Но тебя нет, а когда придешь – смогу ли я объяснить тебе, как заново полюбил, и будет ли у тебя настроение понять это? Кланяюсь тебе в ножки, любимая моя, за все, за все. И прежде всего за стихи, которые я прочел, сам становясь под их светом лучше. Твой безымянный человек и любитель. Я тебя обожаю (франц.).
Письмо
Ну вот, я пишу тебе. На этот раз по крайней нужде.
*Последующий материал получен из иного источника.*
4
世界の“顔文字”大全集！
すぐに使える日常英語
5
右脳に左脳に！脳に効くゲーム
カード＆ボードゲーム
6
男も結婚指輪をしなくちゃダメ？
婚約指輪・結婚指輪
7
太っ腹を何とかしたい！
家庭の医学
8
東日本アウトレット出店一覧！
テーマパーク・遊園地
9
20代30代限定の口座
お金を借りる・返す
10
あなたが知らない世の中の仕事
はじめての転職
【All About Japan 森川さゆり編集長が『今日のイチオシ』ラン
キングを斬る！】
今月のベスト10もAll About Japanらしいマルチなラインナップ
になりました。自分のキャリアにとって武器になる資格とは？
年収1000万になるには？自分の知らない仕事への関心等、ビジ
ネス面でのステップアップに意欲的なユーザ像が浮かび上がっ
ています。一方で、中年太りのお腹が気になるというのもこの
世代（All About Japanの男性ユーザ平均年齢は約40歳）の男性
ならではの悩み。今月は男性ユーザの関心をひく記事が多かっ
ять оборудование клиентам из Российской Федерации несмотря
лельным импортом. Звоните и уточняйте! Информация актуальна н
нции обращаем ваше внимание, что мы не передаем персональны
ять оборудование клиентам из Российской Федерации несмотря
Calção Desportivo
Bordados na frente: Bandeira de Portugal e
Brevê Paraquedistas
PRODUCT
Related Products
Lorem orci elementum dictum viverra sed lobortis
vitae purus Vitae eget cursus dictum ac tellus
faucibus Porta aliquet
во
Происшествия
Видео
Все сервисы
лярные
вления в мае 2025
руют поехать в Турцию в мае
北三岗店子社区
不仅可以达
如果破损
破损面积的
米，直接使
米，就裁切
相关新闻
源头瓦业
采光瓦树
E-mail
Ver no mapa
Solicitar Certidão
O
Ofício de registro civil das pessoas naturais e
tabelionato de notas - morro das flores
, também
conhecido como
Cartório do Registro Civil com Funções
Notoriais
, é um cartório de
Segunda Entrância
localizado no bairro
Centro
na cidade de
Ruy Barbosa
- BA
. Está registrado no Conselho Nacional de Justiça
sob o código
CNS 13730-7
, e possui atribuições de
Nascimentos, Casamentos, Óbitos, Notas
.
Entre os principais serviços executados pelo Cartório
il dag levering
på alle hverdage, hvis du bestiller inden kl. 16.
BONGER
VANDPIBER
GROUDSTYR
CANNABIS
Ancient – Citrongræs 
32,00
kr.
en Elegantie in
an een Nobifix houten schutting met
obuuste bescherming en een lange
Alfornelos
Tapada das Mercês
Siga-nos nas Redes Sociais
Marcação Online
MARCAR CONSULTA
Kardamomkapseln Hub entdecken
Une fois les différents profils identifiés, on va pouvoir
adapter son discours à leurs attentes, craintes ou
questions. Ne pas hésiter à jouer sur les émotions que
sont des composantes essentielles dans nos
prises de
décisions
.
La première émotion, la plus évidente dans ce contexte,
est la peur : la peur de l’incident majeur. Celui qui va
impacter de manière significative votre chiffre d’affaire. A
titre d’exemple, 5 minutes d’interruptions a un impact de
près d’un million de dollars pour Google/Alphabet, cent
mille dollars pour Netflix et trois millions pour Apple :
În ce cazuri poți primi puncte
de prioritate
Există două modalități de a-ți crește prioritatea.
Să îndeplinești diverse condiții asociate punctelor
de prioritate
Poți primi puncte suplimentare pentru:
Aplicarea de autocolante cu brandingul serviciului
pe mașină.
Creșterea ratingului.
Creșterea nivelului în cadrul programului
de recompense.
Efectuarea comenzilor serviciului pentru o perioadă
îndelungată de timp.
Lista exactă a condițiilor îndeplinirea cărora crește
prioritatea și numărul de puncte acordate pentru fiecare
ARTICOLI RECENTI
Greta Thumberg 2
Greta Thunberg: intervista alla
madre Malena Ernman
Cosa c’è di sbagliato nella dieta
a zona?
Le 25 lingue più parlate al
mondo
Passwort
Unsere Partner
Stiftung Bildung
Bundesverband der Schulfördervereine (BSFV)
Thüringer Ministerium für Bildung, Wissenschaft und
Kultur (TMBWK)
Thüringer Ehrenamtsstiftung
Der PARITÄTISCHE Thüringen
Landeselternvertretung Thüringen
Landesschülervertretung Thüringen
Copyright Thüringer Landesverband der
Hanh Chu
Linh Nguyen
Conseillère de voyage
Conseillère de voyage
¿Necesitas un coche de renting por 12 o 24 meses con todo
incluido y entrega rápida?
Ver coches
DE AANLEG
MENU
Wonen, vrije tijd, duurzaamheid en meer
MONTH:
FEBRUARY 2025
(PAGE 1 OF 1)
Наверное, ты кинешь это письмо в корзину для мусора, но, думаю, прочитаешь до этого.
Я узнал, что на свете самое страшное: бессилие помочь, бессилие исправить, бессилие приблизиться к стоящему рядом любимому человеку, бессилие пожалеть его, когда пронзительно, по-человечески его жаль.
Слушай, Юленька, я дрянной, глупый, плохой человек. Но все это ведь только остатки. А сколько добра ты мне привила, сколько я понял – ведь был еще в миллион раз хуже. И главное, я узнал, что есть на свете Большая любовь. Такая, что случается только раз в сто лет и для одного из миллиона! И это в моей жизни случилось. Это ты так полюбила и я так полюбил. Только огромная разница в том, что ты светлый человек, а я весь был покрыт коростой мелкости, глупости, пакости. Я очень очистился возле тебя, но я все еще дрянь, все еще дурак…
Моя родная! Где взять силы, чтобы заставить тебя поверить мне, какую ничтожную жизнь я прожил бы, если б не ты?.. Я люблю тебя до самого своего последнего хрипа. Я люблю все твои недостатки, ей-богу, я их обожаю. Пойми, моя такая дорогая, я еще «развивающаяся страна» – и буду возле тебя становиться лучше, бережнее к тебе, к нашей любви. Будь еще великодушней, обнимись со мной, если сможешь… Юленька моя, наверное, я все написал не так, как надо бы. А как надо – кто скажет, чтобы выразить то, чего выразить не способен? Я люблю тебя, моя родная.
А теперь – бросай его в мусорное ведро.
Письмо из Италии
Сегодня день такой – утром отправились к мэру Сорренто, старику, которому принадлежит гигантский флот. Он читал по бумаге большую речь. Потом Сизов ему отвечал, потом пошел коктейль. Выпил на брудершафт со Смоктуновским. Больше, чем с остальными, говорю с Банионисом и его подружкой Вией Артмане (которая все время снимает на узкое кино). После мэра обедали в своей гостинице. А когда Ростоцкий сказал, что Друнина – моя жена, то две девицы из его фильма «А зори здесь тихие…» ахнули, зная тебя отлично. А третья не ахнула, потому что она дочь Маркова из СП и знала, какие у нас с тобой преступные связи. Девицы отдельно не только знали тебя как поэта, но, когда снималась картина, еще специально читали твои стихи, входя в образ… Сейчас 7 часов, пойду погуляю, а к 9 – в кино, где открывается фестиваль. Говорят, открывать его будет та самая дама, с которой я так постыдно опозорился на позапрошлом (или прошлом?) фестивале – Ира фон Фюрстенберг. Помнишь, это было накануне нашего отъезда в Сибирь (я тебя обожаю), она пришла с Сорди, а я о ней забыл и не представил, и она проторчала как статистка?
Кроме дикого количества машин среди «фиатов», «рено», «ситроенов» и «кадиллаков» здесь бегают прелестные извозчичьи лошадки, украшенные как на свадьбу, и соревнуются, кто наряднее.
На открытии будет картина Храбровицкого, которую я наконец посмотрю целиком. К сожалению, не будет «Соляриса», вместо него «Рублев».
Обнимаю тебя, беленькая. Ты мне как приглянулась, так и приглядываешься все время.
Твой человек.
Письмо из Ленинграда
Моя дорогая дурочка! Только что поговорил с тобой по телефону, и мне стало грустно оттого, что я как-то не сумел тебе тепло ответить и ты закончила разговор не в таком настроении, как мне хотелось бы.